A novel design and fabrication methods of three-dimensional, wafer-scale, batch-fabricated angle/angular rate micro-shell resonator gyroscope with on-chip actuation and detection.
One implementation of the isotropic oscillator concept, the quartz hemispherical resonator gyroscope (HRG), demonstrated the potential of rate integrating gyroscopes with inertial grade performance. HRG, however, is extremely difficult to fabricate because individual meso-scale quartz shell is manually machined with high precision. Although conventional HRG is widely used for precision inertial navigation and guidance applications, it is not suitable for man-portable application because of its size, weight and power (SWAP) metrics.
University researchers have developed wafer-level methods for a novel gyroscope design which allows batch fabrication of three-dimensional isotropic micro-shells of various geometries using extended glass-blowing technology.
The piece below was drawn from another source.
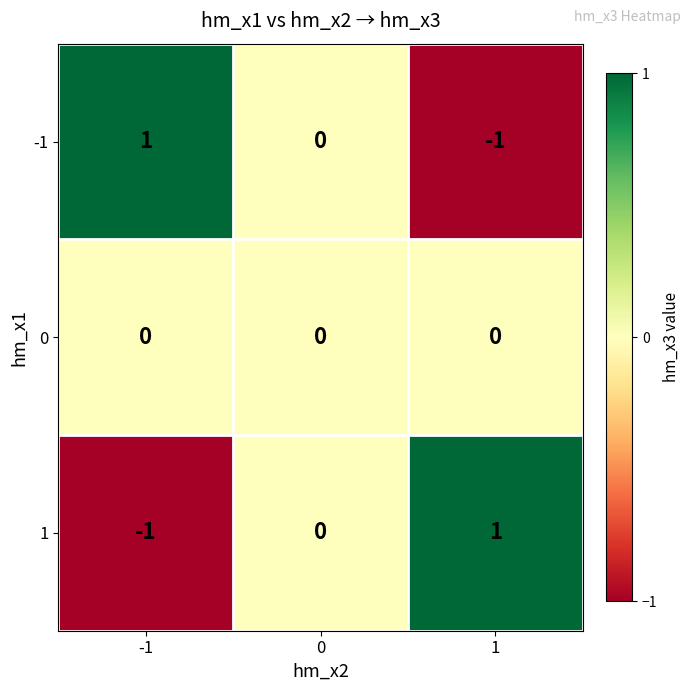

The value of -1 at -1 is 1. True or false?

True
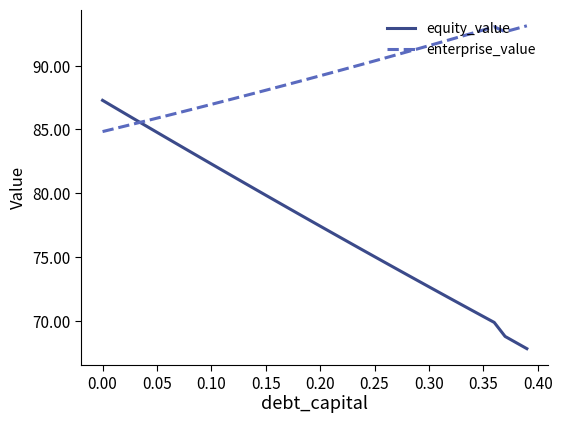

Which series has the largest total across all categories?

enterprise_value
The gyroscope on-chip actuation and detection take advantage of proposed three-dimensional micromachining for metal patterning on the surfaces of micro-shells as well as wafer-level fabrication of multi-material structures using shell array as a three-dimensional substrate. The reported gyroscope is a three-dimensional isotropic oscillator, which measure angle/angular rate of the vehicle. The fundamental principle is the precession of the shell vibration axis in response to the inertial input, with the precession angle proportional to the rotation angle.
The fabrication methods and designs for the novel three-dimensional batch-fabricated angle/angular rate micro-shell resonator gyroscope are suitable for mass production, thereby enabling portable, low-cost, and high precision inertial sensors for consumer, communications systems, civil and military navigation markets.
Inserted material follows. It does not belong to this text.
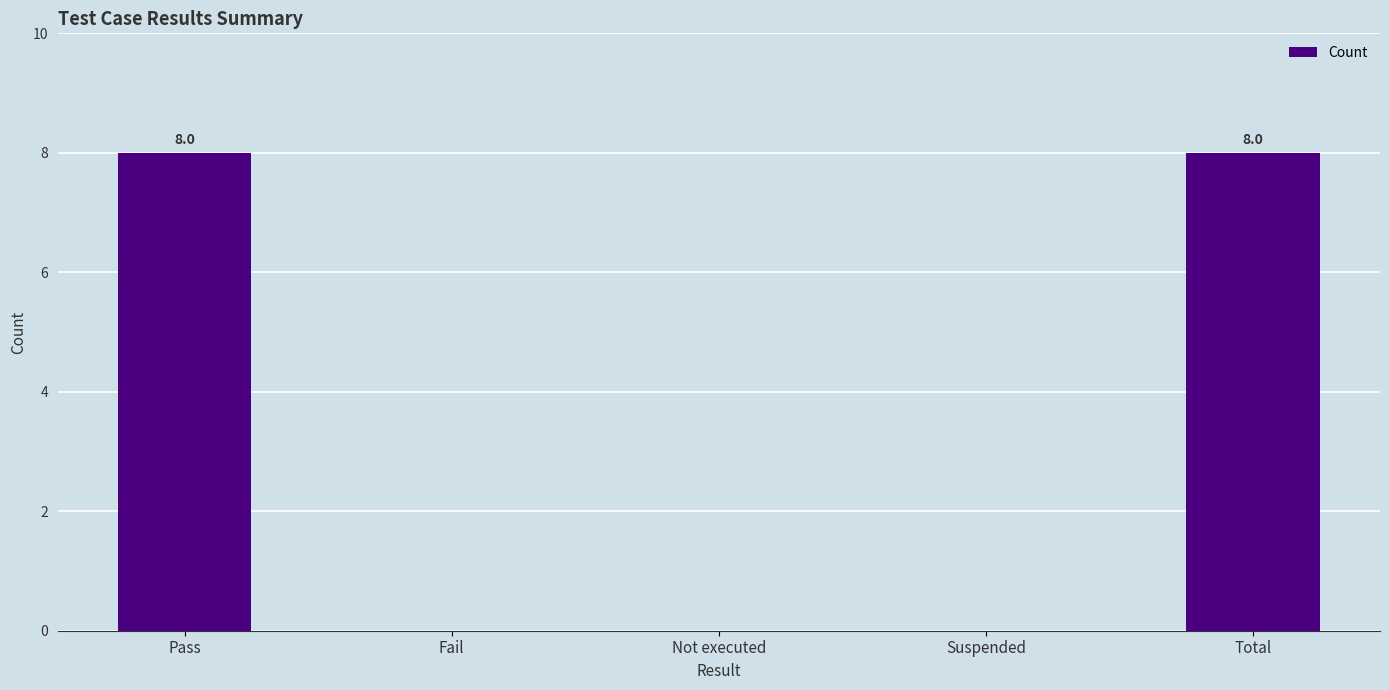

Reading left to right, transcribe all the data shown in this chart.

Pass=8	Fail=0	Not executed=0	Suspended=0	Total=8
Previously limited by planar geometries, the implementation of three-dimensional shell resonator gyroscopes on a wafer level was not feasible. A broad class of novel three-dimensional multi-material resonant structures and instruments for inertial applications is now enabled by the following new techniques: resonant micro-shells batch fabrication of various geometries (in combination with glass-blowing technology), three-dimensional metal patterning on the surfaces of micro-shells, and multi-material structures fabrication using shell array as a three-dimensional substrate.
|United States Of America||Issued Patent||9,296,133||03/29/2016||2010-231|
|United States Of America||Issued Patent||8,567,247||10/29/2013||2010-231|